Below are lines of data; give the number of them that contain "Essentials", and only that.
Segment Start: DATASET RECORDS
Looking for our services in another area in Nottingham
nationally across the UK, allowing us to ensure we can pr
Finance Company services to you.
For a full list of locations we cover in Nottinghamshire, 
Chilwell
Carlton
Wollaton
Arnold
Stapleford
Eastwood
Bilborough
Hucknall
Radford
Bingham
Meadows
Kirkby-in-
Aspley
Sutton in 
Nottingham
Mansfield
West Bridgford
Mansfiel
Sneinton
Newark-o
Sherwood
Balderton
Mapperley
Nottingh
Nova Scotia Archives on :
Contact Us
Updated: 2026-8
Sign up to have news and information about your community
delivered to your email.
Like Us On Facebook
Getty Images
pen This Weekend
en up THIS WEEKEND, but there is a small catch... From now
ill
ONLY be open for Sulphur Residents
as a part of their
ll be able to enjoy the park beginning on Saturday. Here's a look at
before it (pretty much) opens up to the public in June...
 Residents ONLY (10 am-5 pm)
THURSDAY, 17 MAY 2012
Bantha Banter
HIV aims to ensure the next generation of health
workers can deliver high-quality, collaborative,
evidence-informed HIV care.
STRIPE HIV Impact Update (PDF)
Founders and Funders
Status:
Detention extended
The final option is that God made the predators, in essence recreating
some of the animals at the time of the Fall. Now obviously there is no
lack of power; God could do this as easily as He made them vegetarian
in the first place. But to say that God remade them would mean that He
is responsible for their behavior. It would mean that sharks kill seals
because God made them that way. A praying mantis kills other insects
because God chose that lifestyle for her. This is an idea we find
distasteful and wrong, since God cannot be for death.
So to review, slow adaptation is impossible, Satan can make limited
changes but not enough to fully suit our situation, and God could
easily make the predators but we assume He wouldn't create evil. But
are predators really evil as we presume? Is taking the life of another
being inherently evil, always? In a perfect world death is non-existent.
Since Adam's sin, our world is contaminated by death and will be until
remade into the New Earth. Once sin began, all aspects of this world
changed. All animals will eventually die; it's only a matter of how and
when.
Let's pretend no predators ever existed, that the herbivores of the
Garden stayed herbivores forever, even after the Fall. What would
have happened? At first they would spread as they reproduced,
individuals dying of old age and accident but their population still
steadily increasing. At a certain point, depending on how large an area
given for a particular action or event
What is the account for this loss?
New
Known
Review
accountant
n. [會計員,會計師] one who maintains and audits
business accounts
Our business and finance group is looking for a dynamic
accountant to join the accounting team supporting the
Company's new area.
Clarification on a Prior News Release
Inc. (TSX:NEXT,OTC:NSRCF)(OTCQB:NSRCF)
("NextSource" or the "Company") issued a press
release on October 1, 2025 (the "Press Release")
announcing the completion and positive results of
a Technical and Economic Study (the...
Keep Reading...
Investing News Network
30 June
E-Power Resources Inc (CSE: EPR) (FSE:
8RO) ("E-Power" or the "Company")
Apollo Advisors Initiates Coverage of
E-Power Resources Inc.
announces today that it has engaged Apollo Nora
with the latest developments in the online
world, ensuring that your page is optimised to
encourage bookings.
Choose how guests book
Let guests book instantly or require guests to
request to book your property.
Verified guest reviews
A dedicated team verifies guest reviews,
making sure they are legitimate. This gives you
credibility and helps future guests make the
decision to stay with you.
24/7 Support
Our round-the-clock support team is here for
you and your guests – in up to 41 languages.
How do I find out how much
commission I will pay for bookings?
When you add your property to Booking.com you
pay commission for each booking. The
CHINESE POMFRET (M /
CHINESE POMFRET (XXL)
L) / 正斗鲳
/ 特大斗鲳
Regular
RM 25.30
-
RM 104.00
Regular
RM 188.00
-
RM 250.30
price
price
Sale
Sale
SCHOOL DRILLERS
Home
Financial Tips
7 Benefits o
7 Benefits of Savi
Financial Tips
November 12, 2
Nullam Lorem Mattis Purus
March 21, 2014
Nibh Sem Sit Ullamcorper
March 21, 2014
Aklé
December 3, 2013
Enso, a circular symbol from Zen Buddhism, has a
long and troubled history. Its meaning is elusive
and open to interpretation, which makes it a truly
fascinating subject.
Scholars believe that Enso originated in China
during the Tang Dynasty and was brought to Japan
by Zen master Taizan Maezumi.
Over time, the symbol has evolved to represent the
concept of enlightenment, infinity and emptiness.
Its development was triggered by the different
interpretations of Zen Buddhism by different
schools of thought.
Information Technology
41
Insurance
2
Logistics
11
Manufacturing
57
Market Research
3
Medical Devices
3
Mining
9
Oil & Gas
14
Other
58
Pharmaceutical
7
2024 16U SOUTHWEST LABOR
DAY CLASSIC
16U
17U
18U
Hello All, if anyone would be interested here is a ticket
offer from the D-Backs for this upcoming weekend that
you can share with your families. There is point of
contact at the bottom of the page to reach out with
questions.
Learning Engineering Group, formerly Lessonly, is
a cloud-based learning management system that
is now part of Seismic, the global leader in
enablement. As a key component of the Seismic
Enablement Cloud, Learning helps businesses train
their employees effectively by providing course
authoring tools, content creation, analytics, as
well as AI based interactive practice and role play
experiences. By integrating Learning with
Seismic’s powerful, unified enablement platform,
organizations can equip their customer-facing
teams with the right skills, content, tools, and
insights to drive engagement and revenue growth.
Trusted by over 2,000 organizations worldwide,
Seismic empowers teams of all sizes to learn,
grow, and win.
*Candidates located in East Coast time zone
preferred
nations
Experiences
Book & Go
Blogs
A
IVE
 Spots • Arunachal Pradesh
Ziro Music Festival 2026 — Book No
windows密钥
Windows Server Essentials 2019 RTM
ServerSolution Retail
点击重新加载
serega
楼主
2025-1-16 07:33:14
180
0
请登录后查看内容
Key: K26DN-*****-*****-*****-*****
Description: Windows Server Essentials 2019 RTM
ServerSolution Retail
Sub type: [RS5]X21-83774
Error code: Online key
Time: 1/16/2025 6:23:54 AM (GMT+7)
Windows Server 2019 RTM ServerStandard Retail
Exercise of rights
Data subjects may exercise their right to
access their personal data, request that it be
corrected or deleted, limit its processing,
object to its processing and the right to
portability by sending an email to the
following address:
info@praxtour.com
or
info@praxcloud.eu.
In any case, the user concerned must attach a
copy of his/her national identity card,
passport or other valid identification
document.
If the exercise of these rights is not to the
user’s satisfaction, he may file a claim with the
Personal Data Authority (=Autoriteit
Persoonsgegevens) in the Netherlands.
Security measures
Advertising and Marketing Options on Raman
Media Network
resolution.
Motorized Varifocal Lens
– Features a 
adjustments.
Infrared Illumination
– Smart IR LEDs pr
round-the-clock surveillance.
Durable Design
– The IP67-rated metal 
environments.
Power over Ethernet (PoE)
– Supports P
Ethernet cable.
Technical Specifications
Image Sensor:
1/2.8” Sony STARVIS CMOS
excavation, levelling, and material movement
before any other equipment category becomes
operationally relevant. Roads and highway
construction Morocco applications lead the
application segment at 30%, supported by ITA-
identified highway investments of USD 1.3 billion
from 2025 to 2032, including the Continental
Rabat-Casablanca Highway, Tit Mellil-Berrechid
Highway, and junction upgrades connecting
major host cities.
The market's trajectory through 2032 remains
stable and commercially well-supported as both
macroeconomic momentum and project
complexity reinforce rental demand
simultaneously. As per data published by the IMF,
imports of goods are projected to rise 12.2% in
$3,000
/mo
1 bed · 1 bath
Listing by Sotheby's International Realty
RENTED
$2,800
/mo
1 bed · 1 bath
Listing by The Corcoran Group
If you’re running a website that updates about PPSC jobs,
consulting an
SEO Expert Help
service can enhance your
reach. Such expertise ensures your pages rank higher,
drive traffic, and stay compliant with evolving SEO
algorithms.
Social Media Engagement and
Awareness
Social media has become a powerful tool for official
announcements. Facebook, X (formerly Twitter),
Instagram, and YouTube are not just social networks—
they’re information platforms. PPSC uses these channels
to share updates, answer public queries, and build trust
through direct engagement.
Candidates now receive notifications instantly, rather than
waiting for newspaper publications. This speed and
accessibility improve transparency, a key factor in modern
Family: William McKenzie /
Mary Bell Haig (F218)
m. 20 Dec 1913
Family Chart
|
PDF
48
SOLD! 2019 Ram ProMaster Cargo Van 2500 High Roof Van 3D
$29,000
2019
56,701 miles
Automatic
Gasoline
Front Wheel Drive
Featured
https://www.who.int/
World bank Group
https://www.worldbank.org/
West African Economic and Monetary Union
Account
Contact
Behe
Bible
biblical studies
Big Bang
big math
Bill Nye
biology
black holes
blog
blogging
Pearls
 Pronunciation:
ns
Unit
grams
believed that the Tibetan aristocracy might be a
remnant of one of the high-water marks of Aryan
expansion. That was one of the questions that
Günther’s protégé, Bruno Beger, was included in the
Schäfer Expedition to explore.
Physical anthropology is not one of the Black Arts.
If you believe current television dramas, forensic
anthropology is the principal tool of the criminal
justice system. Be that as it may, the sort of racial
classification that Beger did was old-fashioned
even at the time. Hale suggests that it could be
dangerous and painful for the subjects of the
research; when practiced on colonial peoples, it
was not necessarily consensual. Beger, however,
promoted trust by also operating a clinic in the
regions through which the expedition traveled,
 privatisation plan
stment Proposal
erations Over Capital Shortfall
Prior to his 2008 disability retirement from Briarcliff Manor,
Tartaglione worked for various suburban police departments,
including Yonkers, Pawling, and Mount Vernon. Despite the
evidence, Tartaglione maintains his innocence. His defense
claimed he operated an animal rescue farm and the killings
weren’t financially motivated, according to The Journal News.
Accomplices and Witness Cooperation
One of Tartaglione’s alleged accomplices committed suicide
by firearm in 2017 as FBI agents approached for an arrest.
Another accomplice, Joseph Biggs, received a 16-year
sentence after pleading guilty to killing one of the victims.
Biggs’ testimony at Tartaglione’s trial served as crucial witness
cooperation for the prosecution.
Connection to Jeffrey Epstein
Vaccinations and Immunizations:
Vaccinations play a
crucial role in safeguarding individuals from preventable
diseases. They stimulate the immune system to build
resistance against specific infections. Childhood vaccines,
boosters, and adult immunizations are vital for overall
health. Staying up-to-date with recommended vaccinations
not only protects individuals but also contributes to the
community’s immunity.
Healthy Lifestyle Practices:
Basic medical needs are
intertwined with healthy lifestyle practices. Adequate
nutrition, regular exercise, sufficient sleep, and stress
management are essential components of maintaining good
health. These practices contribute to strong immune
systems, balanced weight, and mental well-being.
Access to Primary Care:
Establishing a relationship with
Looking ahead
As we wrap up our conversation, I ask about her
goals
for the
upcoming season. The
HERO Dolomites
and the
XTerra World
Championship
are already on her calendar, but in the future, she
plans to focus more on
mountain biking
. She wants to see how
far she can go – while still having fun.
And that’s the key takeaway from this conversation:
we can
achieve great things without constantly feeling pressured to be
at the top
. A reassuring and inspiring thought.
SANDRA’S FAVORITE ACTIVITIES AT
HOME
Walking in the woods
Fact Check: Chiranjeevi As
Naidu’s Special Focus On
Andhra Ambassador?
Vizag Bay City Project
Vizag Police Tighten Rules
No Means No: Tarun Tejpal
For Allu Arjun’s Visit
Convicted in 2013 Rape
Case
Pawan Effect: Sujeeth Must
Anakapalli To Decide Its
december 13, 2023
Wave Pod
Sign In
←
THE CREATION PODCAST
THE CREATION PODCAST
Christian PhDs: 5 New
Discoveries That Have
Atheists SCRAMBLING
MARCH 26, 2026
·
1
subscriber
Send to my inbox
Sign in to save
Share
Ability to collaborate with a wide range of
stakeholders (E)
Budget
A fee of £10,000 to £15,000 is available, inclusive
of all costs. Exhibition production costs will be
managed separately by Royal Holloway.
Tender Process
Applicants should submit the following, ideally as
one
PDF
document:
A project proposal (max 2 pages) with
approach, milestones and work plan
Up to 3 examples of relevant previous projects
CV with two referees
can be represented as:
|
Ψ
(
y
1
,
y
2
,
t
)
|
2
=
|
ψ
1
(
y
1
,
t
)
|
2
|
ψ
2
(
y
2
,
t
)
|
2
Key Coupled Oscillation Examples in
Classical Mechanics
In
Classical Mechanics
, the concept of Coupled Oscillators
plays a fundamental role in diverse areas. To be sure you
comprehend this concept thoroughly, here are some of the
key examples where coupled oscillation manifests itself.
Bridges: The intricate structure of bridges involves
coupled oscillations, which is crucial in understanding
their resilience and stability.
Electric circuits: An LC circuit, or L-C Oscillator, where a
Segment End: DATASET RECORDS
*TASK SOLUTION:* 2